Experimental and numerical study on dynamic stall under a large Reynolds number

Abstract Dynamic stall under large Reynolds numbers and large reduced frequencies has a significant effect on the performance of the wind turbine blades, helicopter rotors, etc. So the dynamic stall physics of the NACA0012 airfoil under a large Reynolds number of Re = 1.5 × 106 was studied using experimental and numerical methods. The reduced frequency range was k = 0.035 – 0.1. The unsteady flow field in dynamic stall was studied in detail by using the transient pressure measurement and the numerical simulation based on the unsteady Reynolds-averaged Navier-Stokes (URANS) equation. And the time-frequency characteristics of the dynamic stall were studied using the wavelet analysis.
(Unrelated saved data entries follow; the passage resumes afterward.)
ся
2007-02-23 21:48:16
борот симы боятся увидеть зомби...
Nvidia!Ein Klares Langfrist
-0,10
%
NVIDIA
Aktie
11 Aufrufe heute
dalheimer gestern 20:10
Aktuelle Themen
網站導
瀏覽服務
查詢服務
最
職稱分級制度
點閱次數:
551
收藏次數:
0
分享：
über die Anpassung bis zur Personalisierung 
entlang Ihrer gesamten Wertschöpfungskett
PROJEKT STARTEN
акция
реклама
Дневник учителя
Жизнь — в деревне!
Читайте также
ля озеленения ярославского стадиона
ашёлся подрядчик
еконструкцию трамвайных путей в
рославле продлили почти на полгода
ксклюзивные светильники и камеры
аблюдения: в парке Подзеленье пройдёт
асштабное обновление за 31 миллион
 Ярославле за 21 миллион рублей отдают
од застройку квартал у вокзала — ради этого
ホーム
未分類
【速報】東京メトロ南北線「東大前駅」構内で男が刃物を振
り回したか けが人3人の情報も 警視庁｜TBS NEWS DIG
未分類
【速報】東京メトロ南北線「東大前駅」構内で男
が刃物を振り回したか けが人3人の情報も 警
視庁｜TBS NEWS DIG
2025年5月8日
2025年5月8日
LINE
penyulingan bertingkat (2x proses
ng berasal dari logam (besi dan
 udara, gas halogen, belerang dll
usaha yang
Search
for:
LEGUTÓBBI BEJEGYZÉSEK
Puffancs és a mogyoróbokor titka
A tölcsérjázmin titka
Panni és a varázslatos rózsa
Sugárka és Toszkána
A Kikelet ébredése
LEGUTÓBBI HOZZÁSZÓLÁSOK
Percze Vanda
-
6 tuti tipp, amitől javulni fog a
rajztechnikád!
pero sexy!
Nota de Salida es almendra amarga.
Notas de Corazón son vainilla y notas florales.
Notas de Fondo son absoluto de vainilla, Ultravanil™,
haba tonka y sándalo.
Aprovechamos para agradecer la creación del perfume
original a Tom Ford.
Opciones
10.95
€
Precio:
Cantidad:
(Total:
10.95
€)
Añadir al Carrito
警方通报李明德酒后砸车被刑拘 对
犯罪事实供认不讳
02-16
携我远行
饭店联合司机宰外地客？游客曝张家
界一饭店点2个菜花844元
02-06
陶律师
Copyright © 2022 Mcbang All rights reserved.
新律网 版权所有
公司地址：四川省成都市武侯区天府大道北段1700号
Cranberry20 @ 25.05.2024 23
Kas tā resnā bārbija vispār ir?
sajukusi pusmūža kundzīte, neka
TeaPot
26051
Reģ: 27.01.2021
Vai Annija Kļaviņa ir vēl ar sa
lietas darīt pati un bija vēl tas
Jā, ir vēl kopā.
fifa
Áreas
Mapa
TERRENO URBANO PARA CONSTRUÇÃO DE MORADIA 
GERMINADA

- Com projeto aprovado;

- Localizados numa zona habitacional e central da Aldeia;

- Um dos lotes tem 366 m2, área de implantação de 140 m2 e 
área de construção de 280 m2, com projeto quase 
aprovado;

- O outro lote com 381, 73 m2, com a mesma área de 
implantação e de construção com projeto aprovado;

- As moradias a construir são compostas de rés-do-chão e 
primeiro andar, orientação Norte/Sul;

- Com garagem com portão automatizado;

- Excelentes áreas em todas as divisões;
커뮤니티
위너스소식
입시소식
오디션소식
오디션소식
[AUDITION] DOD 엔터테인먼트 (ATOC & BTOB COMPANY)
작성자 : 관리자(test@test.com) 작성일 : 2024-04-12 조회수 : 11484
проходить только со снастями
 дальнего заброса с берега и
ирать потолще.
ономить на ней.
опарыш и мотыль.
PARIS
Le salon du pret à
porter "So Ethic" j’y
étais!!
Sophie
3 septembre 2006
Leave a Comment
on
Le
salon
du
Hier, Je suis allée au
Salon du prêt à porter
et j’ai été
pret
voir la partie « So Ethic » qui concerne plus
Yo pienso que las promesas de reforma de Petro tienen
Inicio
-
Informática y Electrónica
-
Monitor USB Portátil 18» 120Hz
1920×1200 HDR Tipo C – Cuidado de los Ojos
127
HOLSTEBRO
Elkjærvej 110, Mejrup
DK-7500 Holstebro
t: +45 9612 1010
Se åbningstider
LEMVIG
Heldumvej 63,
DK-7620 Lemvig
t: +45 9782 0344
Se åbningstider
The study showed that the aerodynamic performance during the dynamic stall was dominated by the shear layer vortex (SLV) and the leading edge vortex (LEV), and the phase difference between the SLV and the LEV was the key factor in the existence of the bimodal characteristics of the aerodynamic force/moment. There was a significant linear correlation between the negative peak of the vortex-induced C p and the C n in the reduced frequency range studied in this paper. During the convection of the near-wall LEV to the trailing edge, the high-frequency features firstly decay, and the multi-scale structures of the LEV become more significant as the reduced frequency gradually increases.